▶ SUPPLIED TEXT:

--------

Los Angeles-based alt-pop artist Ally Evenson is stepping into her next era with SPEED KILLS, her sophomore album arriving February 20—a project that promises to be as emotionally unfiltered as it is visually immersive.

Following the breakout success of her 2024 debut BLUE SUPER LOVE, Evenson returns with a body of work born out of radical personal change: a major breakup, an embrace of queerness, and a relocation to Los Angeles that reshaped both her identity and her sound.

Described by Evenson herself as “camp, sad, perverse… and very, very angry,” SPEED KILLS doesn’t aim to resolve contradictions—it leans into them.


A Sonic World Built on Chaos and Clarity

Early singles “Lucky Day” and “AFO” offer a sharp entry point into the album’s emotional landscape—balancing distortion-heavy alt-pop textures with Evenson’s signature mix of vulnerability and biting charisma.

The project builds on the DNA of her debut while expanding its scope, pulling inspiration from a lineage of genre-defining voices like Sheryl Crow, Liz Phair, Garbage, Sparklehorse, and The Cardigans.

If BLUE SUPER LOVE introduced Evenson as a compelling new voice, SPEED KILLS positions her as something more deliberate: an artist capable of translating emotional mess into controlled, cinematic chaos.


“Lying in the Sun While Everything Burns”

Evenson describes the album with striking clarity:
“SPEED KILLS feels like lying down in the sun while two people argue above you.”

It’s a fitting metaphor for a record that thrives in tension—between detachment and intensity, humor and heartbreak, stillness and noise. Across the project, emotions don’t arrive neatly packaged; they collide, overlap, and linger.


From Music to Cinema: A Fully Realized Visual World

Beyond the music, SPEED KILLS extends into a fully developed visual universe—one shaped by Evenson’s deep connection to film.

The project will premiere as a cinematic piece in Los Angeles at Brain Dead Studios on February 19, accompanied by a Q&A moderated by Mikael Wood of the Los Angeles Times.

This move signals a clear evolution: Evenson isn’t just releasing songs—she’s world-building, bridging alt-pop songwriting with narrative-driven visuals.

--------

▶ DATA EXTRACTS:
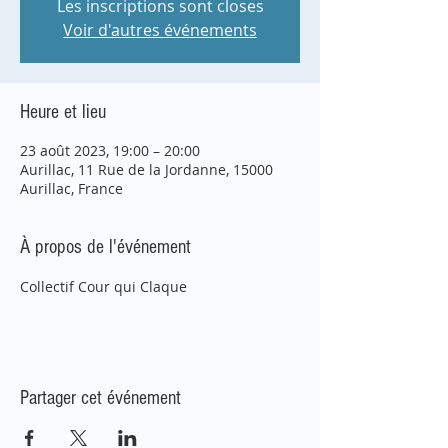
Les inscriptions sont closes
Voir d'autres événements
Heure et lieu
23 août 2023, 19:00 – 20:00
Aurillac, 11 Rue de la Jordanne, 15000
Aurillac, France
À propos de l'événement
Collectif Cour qui Claque
Partager cet événement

--------

▶ PROBLEMS TO SOLVE:
1. In the article on Ally Evenson's album SPEED KILLS, who will moderate the Q&A at the project's premiere?
2. Reproduce everything in the article on Ally Evenson's album from "Evenson describes the" down to "connection to film.", word for word.

▶ YOUR RESPONSES:
1. Mikael Wood of the Los Angeles Times.

2.
Evenson describes the album with striking clarity:
“SPEED KILLS feels like lying down in the sun while two people argue above you.”

It’s a fitting metaphor for a record that thrives in tension—between detachment and intensity, humor and heartbreak, stillness and noise. Across the project, emotions don’t arrive neatly packaged; they collide, overlap, and linger.


From Music to Cinema: A Fully Realized Visual World

Beyond the music, SPEED KILLS extends into a fully developed visual universe—one shaped by Evenson’s deep connection to film.